Sind sie Fische groß genug, werden sie von Dr. Rainer Hagemeyer und seinen Mitarbeitern ausgesetzt
Zwischen Mitte April und Anfang Mai bringt die Einrichtung an der Hasper Talsperre in Fluss, was sich die 140 Mitglieder des Trägervereins auf ihre Fahne geschrieben haben: die Wiederansiedelung der Lachse in heimischen Gewässern. „Unser Ziel ist es, Rückkehrer zu bekommen“, betont der Projektbetreiber und verweist auf das „Wanderfischprogramm Nordrhein Westfalen“, das unter anderem die Sieg, die untere Ruhr oder die Rur in der Eifel neu beleben möchte. Nach den Vorstellungen der Behörden soll die Station dafür den Bedarf an Junglachsen „für die kommenden zehn Jahre ganz sichern“. Um den alten Bekannten („Der Lachs ist in unseren Breiten länger heimisch als der Homo sapiens“) dauerhaft zu erhalten, rechnet Dr. Hagemeyer mit langfristigen Einsetzaktionen von gezüchteten Tieren. „Mindestens 25 Jahre müssen wir noch etwas tun, bevor die Fische selbst so weit sind und die Rückkehrer Rate ausreicht“, schätzt der Experte. Ihre Lachseier bezieht die Einrichtung aus Schweden. Für die „Erbrütung“ wie es im Fachjargon heißt, stehen in der Staumauer der Hasper Talsperre zahlreiche Schränke zur Verfügung, „Auch diese kühlen Räume sind für unsere Zwecke ideal“, zeigt sich der Vorsitzende des Trägervereins begeistert.

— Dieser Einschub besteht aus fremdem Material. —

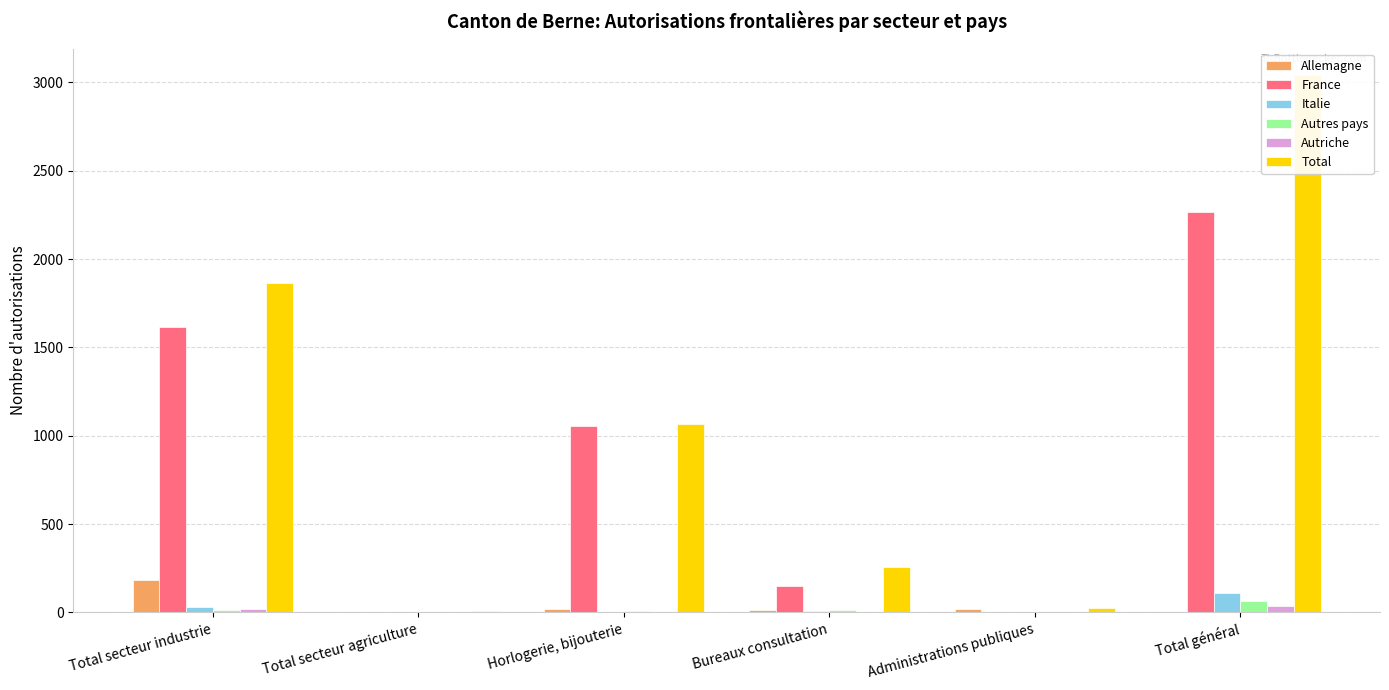

What is the sum of the Autres pays values at Bureaux consultation and Total secteur agriculture?

12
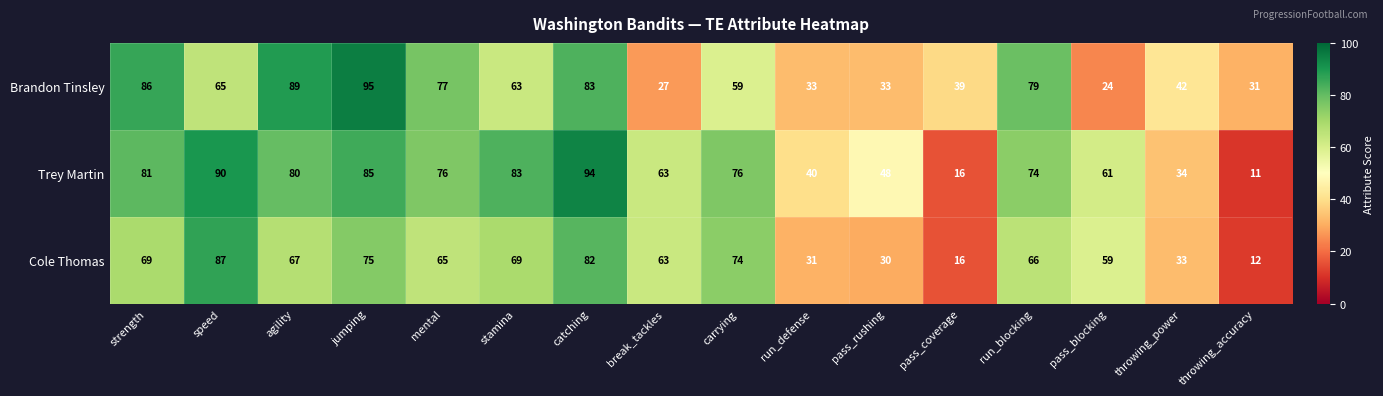

Which series has the largest range (max minus min)?

Trey Martin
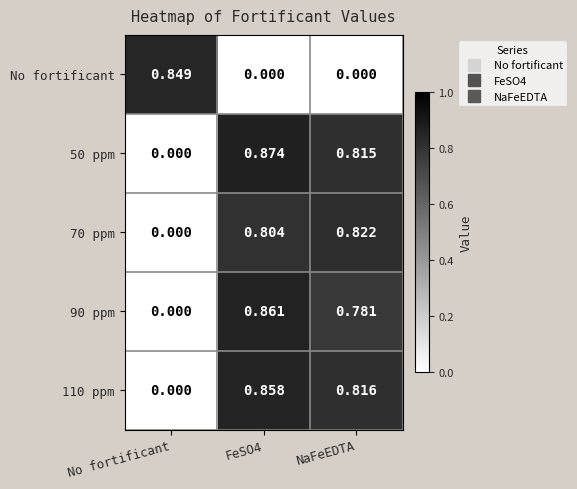

At which category is the sum across all series the highest?

FeSO4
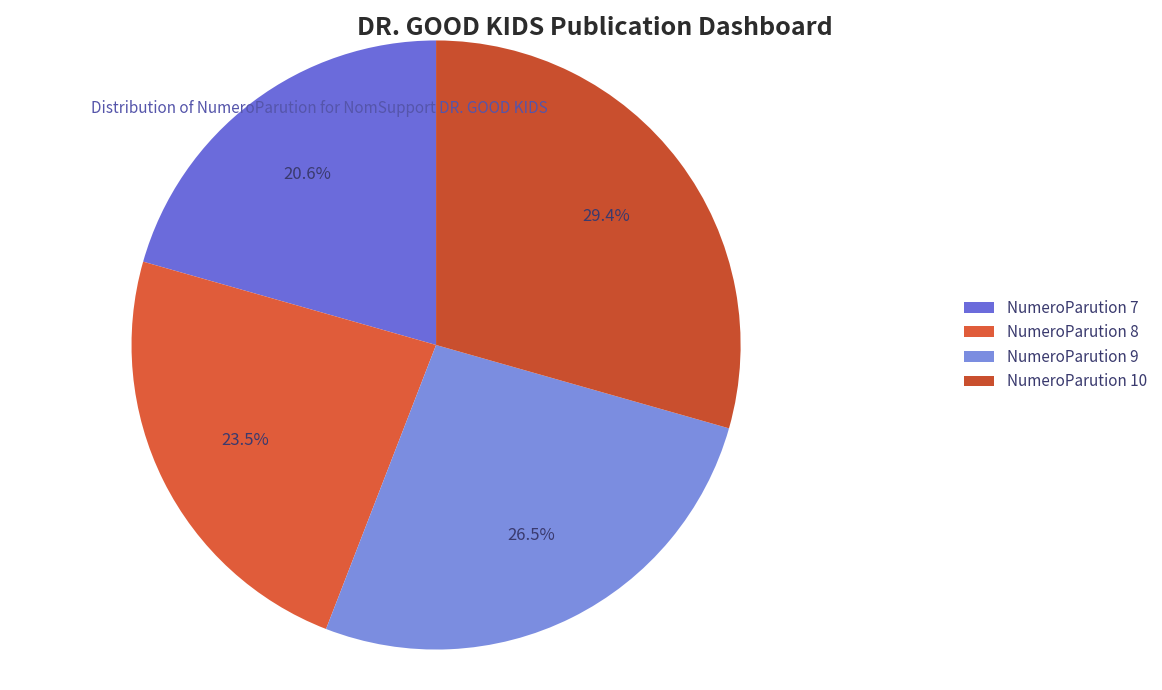

Count the number of slices in the pie.

4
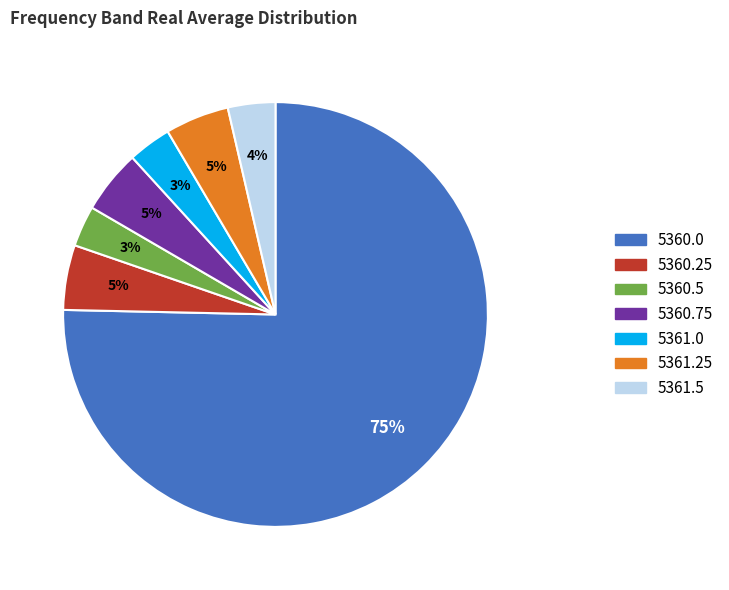

What percentage is the 5360.0 slice, to the nearest percent?

75%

Bei der verstärkten Suche nach weiteren Sponsoren setzt der Projekt Betreiber nicht nur auf die Traumbilder aus Alaska, sondern auch auf eine untrügerische Signalwirkung: „Wo der Lachs hinkommt, dort ist die Natur absolut in Ordnung.“
12.07.2003, Wochenend Magazin der AG Westfalen.